While March to June is oriented to trapping water fowl, the summer season is about fishing and autumn about the berry season.

One aspect of the course that particularly excites Tomatuk is building the permanent camp site.

“You’ll be learning how to build a traditional permanent campsite,” said Tomatuk. “This will take 10 days to two weeks and by this I mean using natural resources – we won’t be using nails – and it will accommodate four families and last about 40 years.

“You’ll have to learn about location. How do you determine the best spot? Do you have a supply of wood? Is there a windbreak from the north? Do you have sand and moss? The toilet will be a teepee outside of the camp but you have to look at whether it can be degraded and not go into the creek,” he added.

Building temporary camp sites will also be included but the permanent camp would be for year-round use.

Tomatuk expects the course to reconnect Cree youth with their culture, especially Cree language and its different wildlife descriptions. Cree culture will take 75 hours of the total course but will not cover the spiritual aspects of Cree culture, such as shaking tents, goose and bear dances. Other cultural activities will last 60 hours, such as learning about medicinal herbs.

Traditional cooking will occupy 45 hours. Crafting and tool instruction – such as making snowshoes, and sharpening knives and chisels – will take a further 75 hours.

Stewardship and survival will form a strong part of the course. Survival outings will last 10 days to two weeks.

Understanding the inventory system, in which each of the 10 territories has its steward to help regulate good stewardship and inventory management, is another important aspect of the course. This including enforcing the traplines within each territory’s internal boundaries. If there are 40 beaver lodges, for example, they ensure that no more than two beavers from each lodge are trapped. Recognizing sick animals such as whether a moose, beaver or rabbit is sick how to adapt will also be part of their learning process.
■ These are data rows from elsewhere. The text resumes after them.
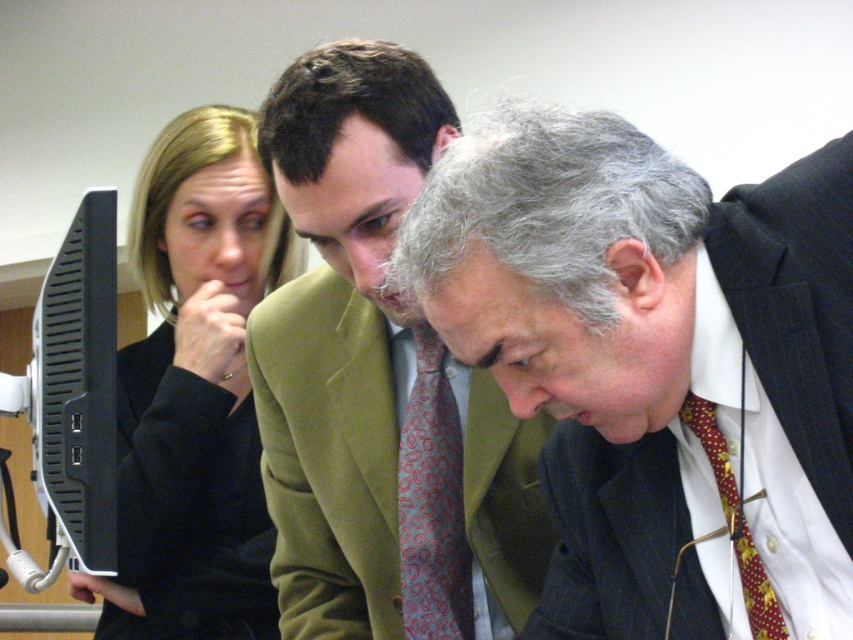
Question: Is dark blue pinstripe suit at lower right behind black wool business suit at left?

Choices:
 (A) no
 (B) yes

Answer: (A)

Question: Does dark blue pinstripe suit at lower right appear on the left side of black wool business suit at left?

Choices:
 (A) yes
 (B) no

Answer: (B)

Question: Among these objects, which one is nearest to the camera?

Choices:
 (A) black wool business suit at left
 (B) dark blue pinstripe suit at lower right
 (C) black plastic monitor at left

Answer: (B)

Question: Can you confirm if green fabric jacket at center is smaller than black fabric at left?

Choices:
 (A) no
 (B) yes

Answer: (B)

Question: Which of the following is the closest to the observer?

Choices:
 (A) green fabric jacket at center
 (B) black plastic monitor at left
 (C) dark blue pinstripe suit at lower right
 (D) black fabric at left

Answer: (C)

Question: Which of these objects is positioned farthest from the black wool business suit at left?

Choices:
 (A) black plastic monitor at left
 (B) green fabric jacket at center
 (C) black fabric at left
 (D) dark blue pinstripe suit at lower right

Answer: (D)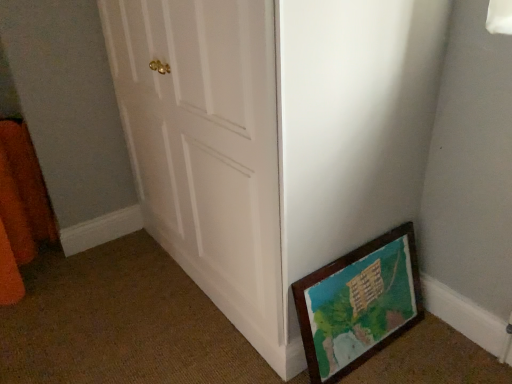
This screenshot has width=512, height=384. I want to click on vacant point to the right of wooden picture frame at lower right, so click(436, 349).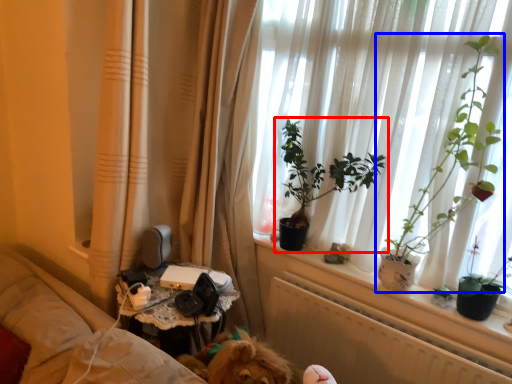
Question: Which of the following is the farthest to the observer, houseplant (highlighted by a red box) or houseplant (highlighted by a blue box)?

Choices:
 (A) houseplant
 (B) houseplant

Answer: (A)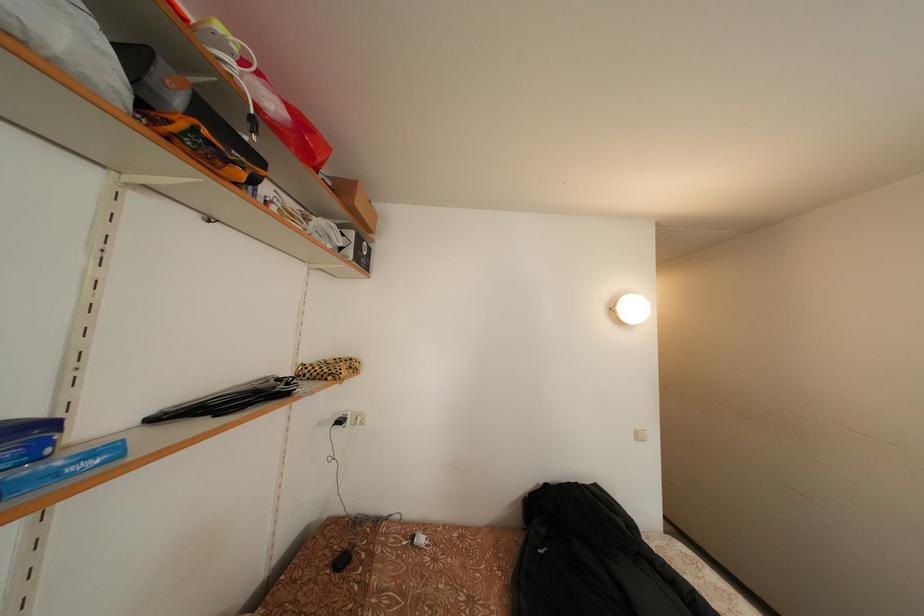
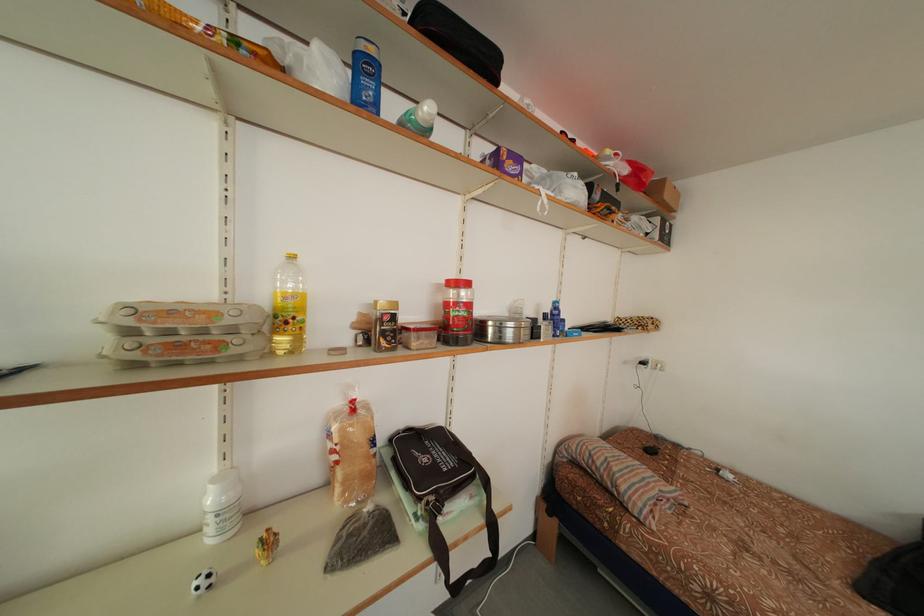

Tomatuk is especially proud of his weather forecasting skills which he describes as “more accurate than the internet.” He recounted a tale about his son, a policeman, proposing a fishing trip as the internet reported a positive forecast.

“No, in the afternoon it will rain and the wind will whip up,” Tomatuk informed his son.

However, he was happy that he took his son fishing. “I was miserably cold and wet,” he said. “But I was smiling inside knowing that I had showed my son I was right. No scientist should be able to distract us from this ability to forecast our local weather.”

Also, in reconnecting with their habitat and culture, students will learn bird calls and animal noises. “You don’t shout out, ‘Hey Danny, don’t come over here,’” said Tomatuk. “Instead you make an appropriate noise. You’ll also learn other things such as not to sharpen an ice chisel during the day while the beaver is sleeping; do it at night when he is too busy to notice.”

There is not yet funding for people to take the course. However, the Cree Regional Authority’s Department of Economic Development is making financial provisions to ensure that the days spent taking the course will be recognized by the Cree Hunters and Trappers Insecurity Program under the James Bay and Northern Quebec Agreement.